Start-Up Right: The Common Problems For Start-Up Businesses And How To Avoid Them
Owning and operating your own business puts you on a pathway to financial independence if it is successful, but if it fails you can be left with a broken dream and mounting debts.
If you can avoid the common problems that cause many start-ups to fail, you are increasing the chances of success exponentially. But what are the common pitfalls for start-ups? Let's find out.
Poor Planning & Preparation
If you have failed to plan, you have planned to fail. The biggest reason many start-ups fail to get off the ground is a lack of planning, preparation, and foresight.
It is not just financial planning either, though this is very important. Many businesses fail to take into account their legal responsibilities and liabilities. This is especially true of start-ups that have an international element to their business. The business may be sourcing products from foreign suppliers or selling its products and services to international consumers.
Importing and exporting goods or selling services over international borders can create legal issues that can stop a business in its tracks and add to its expenses.

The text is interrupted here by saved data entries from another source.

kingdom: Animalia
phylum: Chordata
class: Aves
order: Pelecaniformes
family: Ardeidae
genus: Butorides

With the help of companies who offer legal translations, like Rosetta Translation, you can ensure that your business stays up to date with legal requirements in most languages. Their experts can complete legal translations in a number of different languages including Chinese which can help a start-up negotiate legal hurdles as they source suppliers.
Not Enough Resources
A lack of resources, whether financial resources or manpower, is another big reason that start-up businesses fail. It takes a lot of both to begin a successful business, and you will constantly be playing catch up if you do not have the right people and enough capital in place when you start trading.
Cash flow causes many start-ups a problem. Without enough cash on hand, they can struggle to pay their bills before customers pay theirs. This can lead them to use temporary overdraft facilities or short-term loans to cover the costs, paying interest on the money they need to operate. This solution never works for a business, as they go from month to month paying off debts that should be behind them.
Without the right manpower, no amount of money can help you. Stretching the workforce, and yourself, to meet targets or honour contracts leads to huge amounts of stress for everyone involved and limits your capacity for growth.
There is no secret formula for working out how much money your business will need in its early days, or what kind of staffing levels it will need to succeed. The best bet is to carefully work out your budget, and then double it. It is better to have too much money than too little.
Being Too Successful
Can success lead to failure? The short and simple answer is yes, it can. If business starts to boom too soon your business can become a victim of its own success. A growing customer base needs a growing business to supply it, and this can be both time-consuming and expensive.
Expanding a business to meet demand is a challenge, especially if it requires expanding your premises or moving to a new one. The increased consumer demand can open the door to new financing options to help, but money is often not the problem; time is.
If customers do not get the products or services they want in a timeframe that suits them, they will move on. This can be deadly to a small business. If people have a bad experience with a business or feel let down by its service, they will tell everyone they know about it. Suddenly the excess demand can begin to disappear just as you have expanded the business enough to meet it.
Outsourcing is a solution to this problem, whether you use it from day one or as the business starts to grow. It helps a business to be more flexible and meet the peaks and troughs of customer demand. It also helps to control expenditure.
Poor Marketing
A big challenge for any business is letting people know about you. Marketing can be done physically, with flyers, posters, by mail, or online on websites or social media. Most businesses rely on a mix of the two, with advertising online slowly gaining a bigger market share as demographics change.
Marketing needs to instil a brand image in the minds of consumers, so they feel like they know and trust you and will go to you when they need your service.
Many start-ups see marketing as a way to save money, taking a do-it-yourself approach, but this is a mistake. If you want your business to succeed you need to place your trust in the experts. It may require a little investment from your business, but good marketing pays for itself very quickly.
Before you start your business up, think about these problems that other businesses before you have faced. If you can avoid these problems or have a plan in place to deal with them, you are maximising your chances of success.